Rating: 3 out of 5.

Ryan Gosling headlining, an exciting onscreen reunion between Knives Out costars Ana de Armas and Chris Evans, and frequent Marvel collaborators the Russo Brothers behind the lens meant it was virtually impossible not to be excited for spy thriller, The Gray Man. For the real question though: does this Netflix movie live up to the hype? I would say yes, and no. It must be stated that The Gray Man is basically American James Bond on steroids, as if directed by Michael Bay—whether this statement has any actual appeal will determine one’s enjoyment either way. Personally, I found the action scenes magnificently over-the-top while the characterizations and story simply feel to be checking off the usual boxes. In other words, The Gray Man is an entertaining thriller boosted by its excellent ensemble cast.

All the way back in 2003, Court Gentry (Gosling, La La Land, Drive) is quietly trying to live out his sentence at Florida State Prison—eligible for parole in 2023–when recruitment handler Fitzroy (Billy Bob Thornton, Bad Santa, Mr. Woodcock) makes him an offer too compelling to refuse. Court’s entire sentence will be forgiven, but he must now work for an elite unit in the C.I.A., existing “in the gray” indefinitely. Flash forward 18 years (2021, for those who don’t want to do math), and Court now operates under the codename Six. “007 was taken,” he muses at one point in the film, not the first of the film’s attempts to be meta and subvert expectations. In the midst of a mission in Bangkok to eliminate a target that could “compromise national secrets,” Six accidentally unearths the surface of dark hidden C.I.A. baggage inside of a necklace.

• _Task description_: Reproduce the stretch of The Gray Man review from "Ryan Gosling headlining, an" through "excellent ensemble cast.". The data that comes next has no connection to the review of The Gray Man.

• _Given information_:
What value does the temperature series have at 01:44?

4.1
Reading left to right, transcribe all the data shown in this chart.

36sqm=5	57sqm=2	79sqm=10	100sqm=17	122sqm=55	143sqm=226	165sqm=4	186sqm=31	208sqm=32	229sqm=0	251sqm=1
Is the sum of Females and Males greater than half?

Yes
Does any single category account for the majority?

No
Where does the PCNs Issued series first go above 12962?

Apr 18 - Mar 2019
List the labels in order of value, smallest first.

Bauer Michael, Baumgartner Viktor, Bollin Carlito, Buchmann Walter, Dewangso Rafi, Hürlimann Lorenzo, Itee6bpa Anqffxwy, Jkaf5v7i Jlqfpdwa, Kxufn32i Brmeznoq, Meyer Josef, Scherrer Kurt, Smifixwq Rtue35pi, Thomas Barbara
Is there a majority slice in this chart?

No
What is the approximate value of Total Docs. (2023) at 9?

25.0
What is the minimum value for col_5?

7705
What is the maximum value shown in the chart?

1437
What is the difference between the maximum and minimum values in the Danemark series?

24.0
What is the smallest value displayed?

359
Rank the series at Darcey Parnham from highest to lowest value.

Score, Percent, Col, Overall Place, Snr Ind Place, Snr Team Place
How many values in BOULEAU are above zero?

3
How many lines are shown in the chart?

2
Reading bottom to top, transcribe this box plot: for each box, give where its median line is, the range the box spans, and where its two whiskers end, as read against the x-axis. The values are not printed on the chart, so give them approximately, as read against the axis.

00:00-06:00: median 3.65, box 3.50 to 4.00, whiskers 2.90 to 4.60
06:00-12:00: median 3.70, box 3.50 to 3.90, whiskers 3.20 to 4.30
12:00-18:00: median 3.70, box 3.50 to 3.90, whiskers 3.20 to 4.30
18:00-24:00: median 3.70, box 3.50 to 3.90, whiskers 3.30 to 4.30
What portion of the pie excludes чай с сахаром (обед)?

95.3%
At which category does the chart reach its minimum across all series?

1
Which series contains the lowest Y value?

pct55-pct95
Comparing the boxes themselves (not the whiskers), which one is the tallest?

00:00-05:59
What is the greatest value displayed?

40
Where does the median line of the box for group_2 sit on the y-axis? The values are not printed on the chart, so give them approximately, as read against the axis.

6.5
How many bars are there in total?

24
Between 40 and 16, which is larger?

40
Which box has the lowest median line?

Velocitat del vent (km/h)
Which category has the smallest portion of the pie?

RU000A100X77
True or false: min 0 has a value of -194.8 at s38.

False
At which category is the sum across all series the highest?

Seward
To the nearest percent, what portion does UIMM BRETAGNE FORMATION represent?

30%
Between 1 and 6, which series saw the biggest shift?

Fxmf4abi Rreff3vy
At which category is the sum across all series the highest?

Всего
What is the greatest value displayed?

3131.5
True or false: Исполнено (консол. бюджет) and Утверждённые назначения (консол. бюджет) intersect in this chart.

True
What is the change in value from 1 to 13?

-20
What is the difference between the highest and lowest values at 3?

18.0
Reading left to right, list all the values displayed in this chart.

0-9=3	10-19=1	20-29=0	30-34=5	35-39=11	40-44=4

• _Answer section_:
Ryan Gosling headlining, an exciting onscreen reunion between Knives Out costars Ana de Armas and Chris Evans, and frequent Marvel collaborators the Russo Brothers behind the lens meant it was virtually impossible not to be excited for spy thriller, The Gray Man. For the real question though: does this Netflix movie live up to the hype? I would say yes, and no. It must be stated that The Gray Man is basically American James Bond on steroids, as if directed by Michael Bay—whether this statement has any actual appeal will determine one’s enjoyment either way. Personally, I found the action scenes magnificently over-the-top while the characterizations and story simply feel to be checking off the usual boxes. In other words, The Gray Man is an entertaining thriller boosted by its excellent ensemble cast.